Biological control of Pseudomonas aeruginosa (ATCC-27853) by isolated lytic bacteriophage

Background
Pseudomonas aeruginosa is a common bacterial species; it can grow in all fields, even in distilled water.
Objective
To isolate a lytic phage as a bio-control agent for Pseudomonas aeruginosa (ATCC-27853), evaluate the ability of the isolated phage to inhibit or suppress the growth of the target bacteria. We study phage stability while performing biological and physical characterization, optimizing phage action against bacteria.
Materials and methods
We use an activated, purified young culture of Pseudomonas aeruginosa (ATCC-27853) as the target bacteria to isolate a specific lytic bacteriophage from a mixture of Enriched sewage and marine water through a sequence of experiments: a Broth clearing assay using nutrient broth and a spot assay test by using nutrient agar medium, both for the detection of phage presence and its lytic action. For the purification of phage, the plaque assay test was performed in many successive subcultures by using the serial dilution method on a semisolid medium.

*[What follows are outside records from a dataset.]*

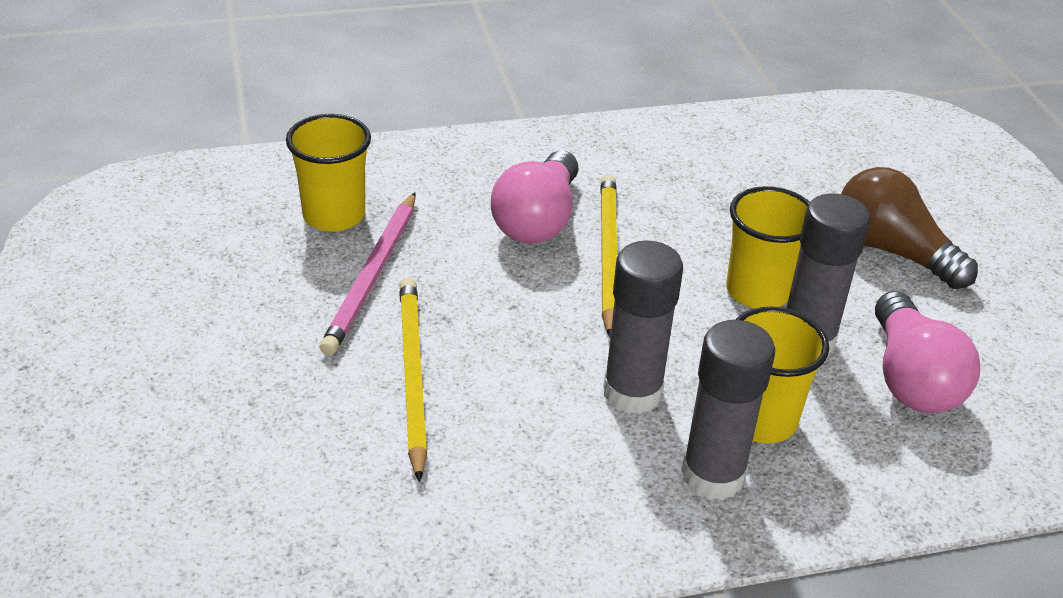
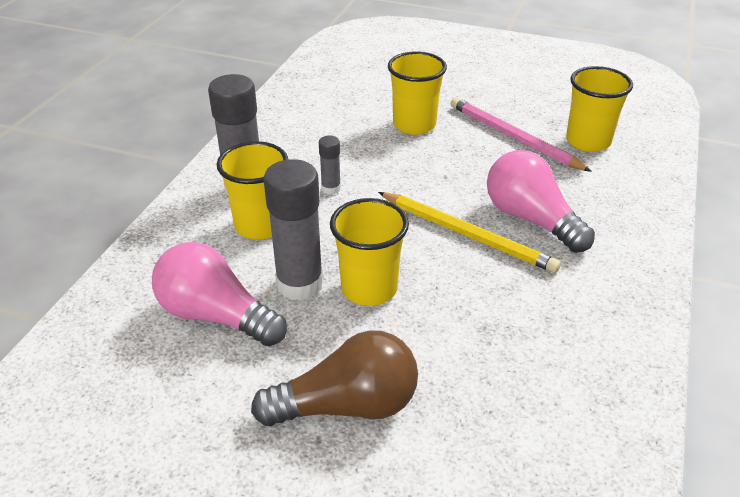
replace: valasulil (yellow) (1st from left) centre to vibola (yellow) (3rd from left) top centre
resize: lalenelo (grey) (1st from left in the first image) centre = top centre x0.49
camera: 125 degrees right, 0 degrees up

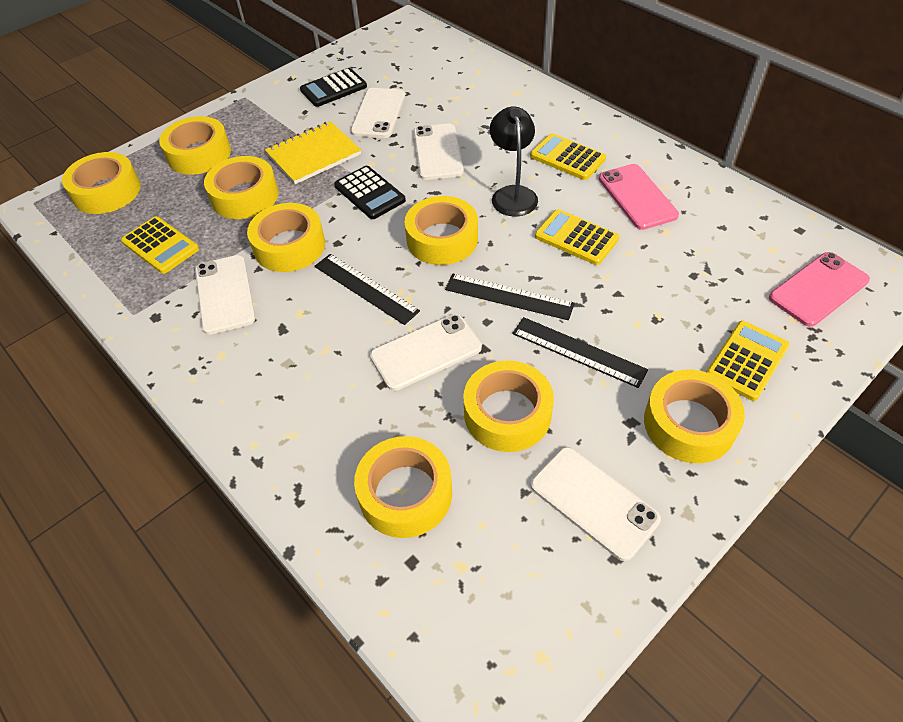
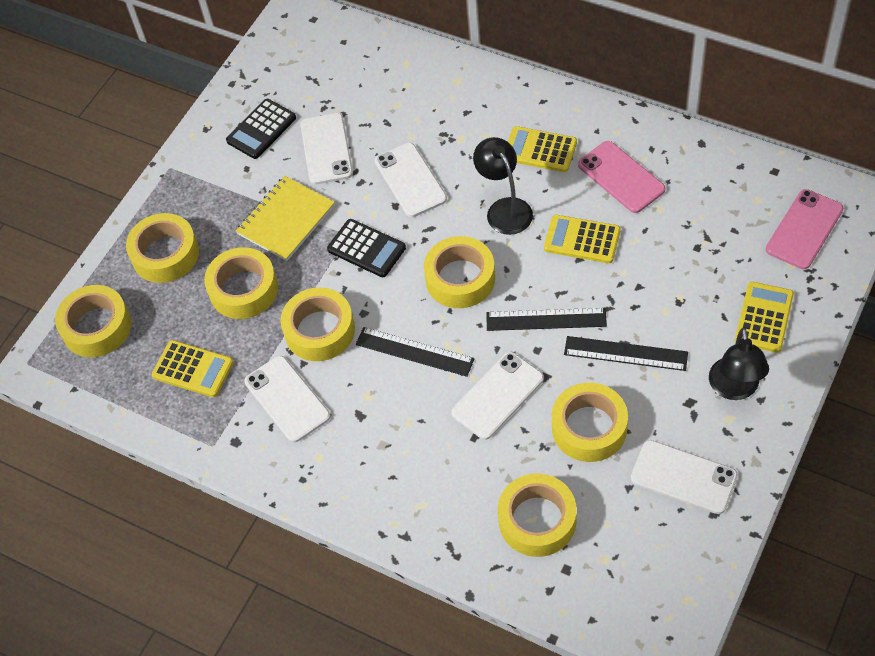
replace: meranak (yellow) (8th from left) middle right to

The high-titer lysate obtained from the confluent plates was investigated by TEM to determine its morphology and taxonomy. We performed biological characterization of the isolated phage: one-step growth curve, Phage adsorption rate, host range (using nutrient double layer agar), as well as a bacterial challenge test (using nutrient broth, based on the optical densities). Also, we performed physical characterization of the phage to determine phage Stability, pH, thermal stability, and the influence of UV and organic solvents on the lytic action of the phage.
Results and conclusion
Pyocyanin and pyoverdin pigments (both fluorescent under UV illumination) are secreted by P. aeruginosa (ATCC-27853), also their ability to thrive at 42°C. After spotting P. aeruginosa plates with enriched sewage filtrate, the results indicated lytic area (+ve). Plaques have a pin tip and are translucent. The lytic profile of bacteria after phage infection revealed that the bacteria was reduced to a MOI of 10 in 4 h. However, the multiplicity of infection(MOI) of 1 and 0.01, respectively, was longer (10, 22/h). The electron microscopy revealed that the phage is a member of the podoviridae family, with a noncontractile short tail (18 nm) and a polyhedral (heptagonal) head (45 nm) in diameter and a phage length of 63 nm. The adsorption rate of the phage was greatest at 20 min.